Friday, July 15, 2011

Week 4 - Empathy

Courageous. Content. Overwhelmed. Happy. Peaceful. Frustrated. How are you feeling today? More than that, who's the person you know you can go to when you're feeling however you're feeling and you know they'll totally get how you're feeling? Yesterday was the fourth week of the Village Art Project, and we focused on the first "E" of our C.R.E.A.T.E. Community theme - Empathy! Now I know it's easy to mix up sympathy and empathy, but after last night I'm sure that any of the kids there would be able to tell you for sure what empathy is (even if they could not tell you what sympathy is :P). Empathy is a vital part of community because it is at this point that we are able to experience deep connection with one another. When you get me and I get you - when you know how I feel because you've been there and you know how that situation made you feel so you can identify with me. Empathy is about learning to see life through another person's eyes; trying to understand what it's like to walk in another person's shoes. At the heart of empathy is opening up our minds and hearts, listening carefully to another person express their feelings, and validating that person by trying to understand how they feel. There isn't one person in this world who does not need empathy. When we let down our guards, let go of judgments, and step into another person's world, we learn a great deal about them as well as about ourselves. Empathy is so valuable to community because when we begin to learn about the ups and downs of someone's life, we are able to see them just like we see ourselves - as human! To see that there's more to them than meets the eye and maybe, just maybe, there's a reason that person that we dislike so much acts the way they do and maybe, just maybe, they need a little bit of love and a friend rather than judgment and rejection.
Thursday began with a lot of music - homemade, original music - as the kids played drums and other instruments brought in from CMU by our friend Mike List. Mike led the drum circle and kids and volunteers pounded on drums and played cowbells and other instruments that I don't even know the names of. There might have even been a little bit of dancing :) After the drum circle, the kids paired up and painted on one half of a divided canvas. The idea was to think about one specific feeling that you identify with often or that has been significant throughout your life and paint it using mostly colors and shapes. After that, the kids traded canvases with their partners who then had to try to enter in to what emotion their partner's painted and replicate their partner's painting on the other side of the canvas. We had an uneven number of kids so I ended up being partners with Skye, and let me tell you this was way harder than it sounded when Rob first explained it! The kids really did a spectacular job though! They really tried to focus on the detail in each other's paintings and to do justice to their partner's original work. At snack time some of the kids shared their art with the rest of the group. The feelings ranged from pain reflected with a darkened heart to feeling ignored and also loved. Check out the pictures to see some of the artwork!

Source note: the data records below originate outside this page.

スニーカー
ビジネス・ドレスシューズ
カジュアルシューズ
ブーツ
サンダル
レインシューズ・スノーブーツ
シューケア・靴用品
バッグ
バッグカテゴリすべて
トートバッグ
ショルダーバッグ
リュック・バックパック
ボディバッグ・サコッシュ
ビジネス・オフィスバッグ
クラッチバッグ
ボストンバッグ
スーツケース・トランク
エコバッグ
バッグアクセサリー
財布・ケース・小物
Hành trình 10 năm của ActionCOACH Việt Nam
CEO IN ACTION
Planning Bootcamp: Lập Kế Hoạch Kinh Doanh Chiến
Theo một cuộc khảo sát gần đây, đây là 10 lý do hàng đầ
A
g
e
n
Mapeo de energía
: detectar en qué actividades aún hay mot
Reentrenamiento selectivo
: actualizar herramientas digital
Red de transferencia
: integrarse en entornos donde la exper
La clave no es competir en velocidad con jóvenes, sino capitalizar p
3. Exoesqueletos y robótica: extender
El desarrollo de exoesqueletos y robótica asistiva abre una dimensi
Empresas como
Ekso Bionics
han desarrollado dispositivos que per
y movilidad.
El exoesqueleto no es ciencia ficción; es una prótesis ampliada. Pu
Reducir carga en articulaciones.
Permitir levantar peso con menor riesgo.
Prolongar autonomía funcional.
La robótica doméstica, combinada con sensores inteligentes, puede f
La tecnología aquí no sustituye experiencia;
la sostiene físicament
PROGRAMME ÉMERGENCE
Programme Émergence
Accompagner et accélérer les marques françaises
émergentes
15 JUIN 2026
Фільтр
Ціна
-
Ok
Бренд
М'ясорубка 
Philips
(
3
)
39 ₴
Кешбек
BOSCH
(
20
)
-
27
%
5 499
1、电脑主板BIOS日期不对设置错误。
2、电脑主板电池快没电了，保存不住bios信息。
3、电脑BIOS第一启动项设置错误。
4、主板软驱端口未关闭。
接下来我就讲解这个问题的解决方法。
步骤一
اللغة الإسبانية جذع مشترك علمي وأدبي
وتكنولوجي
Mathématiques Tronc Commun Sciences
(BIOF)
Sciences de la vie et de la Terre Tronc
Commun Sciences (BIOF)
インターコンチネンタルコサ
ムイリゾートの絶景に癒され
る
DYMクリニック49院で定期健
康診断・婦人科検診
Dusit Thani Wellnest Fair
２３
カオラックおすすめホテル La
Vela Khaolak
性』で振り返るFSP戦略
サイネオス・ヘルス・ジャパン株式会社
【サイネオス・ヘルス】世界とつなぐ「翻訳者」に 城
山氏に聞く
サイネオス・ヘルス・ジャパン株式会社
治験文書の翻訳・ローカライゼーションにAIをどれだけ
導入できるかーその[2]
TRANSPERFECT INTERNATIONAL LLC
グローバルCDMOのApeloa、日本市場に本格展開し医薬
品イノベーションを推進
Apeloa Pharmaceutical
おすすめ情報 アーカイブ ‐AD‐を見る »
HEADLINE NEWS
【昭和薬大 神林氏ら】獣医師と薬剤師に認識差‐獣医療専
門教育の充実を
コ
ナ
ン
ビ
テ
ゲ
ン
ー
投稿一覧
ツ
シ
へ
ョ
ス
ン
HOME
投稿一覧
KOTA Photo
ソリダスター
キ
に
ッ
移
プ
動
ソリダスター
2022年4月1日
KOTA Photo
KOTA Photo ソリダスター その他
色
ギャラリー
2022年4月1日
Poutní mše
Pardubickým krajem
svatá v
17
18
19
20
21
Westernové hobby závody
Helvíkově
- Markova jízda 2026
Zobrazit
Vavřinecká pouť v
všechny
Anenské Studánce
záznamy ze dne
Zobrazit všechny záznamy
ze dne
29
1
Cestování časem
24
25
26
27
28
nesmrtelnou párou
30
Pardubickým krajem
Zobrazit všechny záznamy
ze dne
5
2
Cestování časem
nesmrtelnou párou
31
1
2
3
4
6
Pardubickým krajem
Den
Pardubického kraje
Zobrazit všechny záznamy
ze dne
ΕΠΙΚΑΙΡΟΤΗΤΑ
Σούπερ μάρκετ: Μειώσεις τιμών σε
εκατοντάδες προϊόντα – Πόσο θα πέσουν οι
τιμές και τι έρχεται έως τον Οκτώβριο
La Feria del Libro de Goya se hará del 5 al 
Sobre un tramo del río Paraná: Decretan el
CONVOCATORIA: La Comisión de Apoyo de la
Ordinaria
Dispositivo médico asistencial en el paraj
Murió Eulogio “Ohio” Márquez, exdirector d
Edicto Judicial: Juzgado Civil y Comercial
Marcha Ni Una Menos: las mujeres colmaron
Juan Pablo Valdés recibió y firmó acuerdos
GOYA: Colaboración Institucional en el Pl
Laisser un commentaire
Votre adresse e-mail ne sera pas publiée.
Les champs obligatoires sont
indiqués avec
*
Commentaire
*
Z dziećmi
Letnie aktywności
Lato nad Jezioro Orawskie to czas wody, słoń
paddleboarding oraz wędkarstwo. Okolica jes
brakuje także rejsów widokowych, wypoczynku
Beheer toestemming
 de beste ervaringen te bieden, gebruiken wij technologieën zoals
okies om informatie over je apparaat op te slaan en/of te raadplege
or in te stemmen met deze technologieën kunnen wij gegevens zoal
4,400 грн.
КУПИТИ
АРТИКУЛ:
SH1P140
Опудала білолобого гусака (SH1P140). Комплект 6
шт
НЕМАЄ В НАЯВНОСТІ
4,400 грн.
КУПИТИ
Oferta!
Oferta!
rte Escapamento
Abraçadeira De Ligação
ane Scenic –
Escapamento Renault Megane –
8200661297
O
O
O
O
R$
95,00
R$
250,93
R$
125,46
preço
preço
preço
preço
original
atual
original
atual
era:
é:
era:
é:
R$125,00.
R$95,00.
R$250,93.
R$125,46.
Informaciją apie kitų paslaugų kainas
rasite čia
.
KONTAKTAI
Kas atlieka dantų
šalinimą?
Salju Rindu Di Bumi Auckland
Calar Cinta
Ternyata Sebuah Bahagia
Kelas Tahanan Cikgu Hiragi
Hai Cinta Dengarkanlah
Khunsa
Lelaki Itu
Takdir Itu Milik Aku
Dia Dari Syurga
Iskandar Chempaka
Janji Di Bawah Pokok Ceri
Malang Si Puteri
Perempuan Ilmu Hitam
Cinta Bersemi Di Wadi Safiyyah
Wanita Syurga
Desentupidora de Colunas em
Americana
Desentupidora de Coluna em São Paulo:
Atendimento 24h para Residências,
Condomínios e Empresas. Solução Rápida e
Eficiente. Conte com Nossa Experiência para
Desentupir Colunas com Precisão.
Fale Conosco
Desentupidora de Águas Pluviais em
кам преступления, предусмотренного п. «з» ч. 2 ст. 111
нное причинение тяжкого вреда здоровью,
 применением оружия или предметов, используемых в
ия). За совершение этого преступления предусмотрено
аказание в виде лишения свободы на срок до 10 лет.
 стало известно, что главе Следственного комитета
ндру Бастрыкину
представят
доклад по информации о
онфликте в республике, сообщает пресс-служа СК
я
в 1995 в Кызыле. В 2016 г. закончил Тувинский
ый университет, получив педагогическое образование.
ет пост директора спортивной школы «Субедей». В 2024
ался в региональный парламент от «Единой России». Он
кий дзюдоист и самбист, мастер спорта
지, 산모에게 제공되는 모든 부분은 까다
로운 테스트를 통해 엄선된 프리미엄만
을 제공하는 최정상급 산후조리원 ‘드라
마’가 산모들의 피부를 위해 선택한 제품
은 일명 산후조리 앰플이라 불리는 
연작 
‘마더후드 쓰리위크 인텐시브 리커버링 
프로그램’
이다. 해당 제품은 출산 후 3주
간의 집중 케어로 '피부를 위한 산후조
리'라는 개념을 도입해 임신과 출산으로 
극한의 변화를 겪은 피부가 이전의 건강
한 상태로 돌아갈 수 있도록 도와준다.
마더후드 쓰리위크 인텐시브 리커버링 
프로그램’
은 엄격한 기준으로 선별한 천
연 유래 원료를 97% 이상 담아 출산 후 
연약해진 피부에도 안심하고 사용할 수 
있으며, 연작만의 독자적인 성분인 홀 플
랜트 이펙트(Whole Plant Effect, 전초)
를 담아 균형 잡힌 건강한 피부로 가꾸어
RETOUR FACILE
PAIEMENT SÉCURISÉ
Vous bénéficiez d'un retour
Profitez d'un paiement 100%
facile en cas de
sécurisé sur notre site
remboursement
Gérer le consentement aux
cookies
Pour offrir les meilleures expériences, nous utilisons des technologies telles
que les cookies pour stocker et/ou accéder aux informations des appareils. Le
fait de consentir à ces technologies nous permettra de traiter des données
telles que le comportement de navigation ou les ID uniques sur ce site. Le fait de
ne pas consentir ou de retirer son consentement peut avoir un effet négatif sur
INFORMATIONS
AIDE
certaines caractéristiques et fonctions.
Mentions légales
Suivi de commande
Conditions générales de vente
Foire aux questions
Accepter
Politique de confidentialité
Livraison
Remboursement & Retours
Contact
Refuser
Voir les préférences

The second half of the night we split up into groups of 4-5 and went to various houses throughout the Village to interview some of the residents about one of the happiest times in their lives and also one of the most disappointing times in their lives. With tape recorders in hand the kids and adults gathered on front porches and at kitchen tables to share their stories with each other and to practice empathy. In my group we only got through the "happiest" stories, but it was a valuable time for me and I'm pretty sure for the kids as well. We focused on listening so well to one another that we were able to repeat the other person's story and understand how they were feeling. I didn't realize there were so many different kinds of happy, but the stories reflected a "relieved" sense of happy, a "just being with friends" sense of happy, a "having fun" happy, a "never thought this would ever happen" sort of happy, and a "fulfilled" sense of happy. Afterwards, the kids took a portrait shot of the person(s) they interviewed, and then took turns taking a picture of each other in the same pose as the person they interviewed, so they actually got to sit or stand in someone else's life for a moment.
It was a beautiful, joyful night focused on empathy and as always the kids were amazing! May the God who understands us give us the willingness and the ability to enter into the lives of those we love and those we have a hard time loving, into the joy and into the pain. Thanks for reading!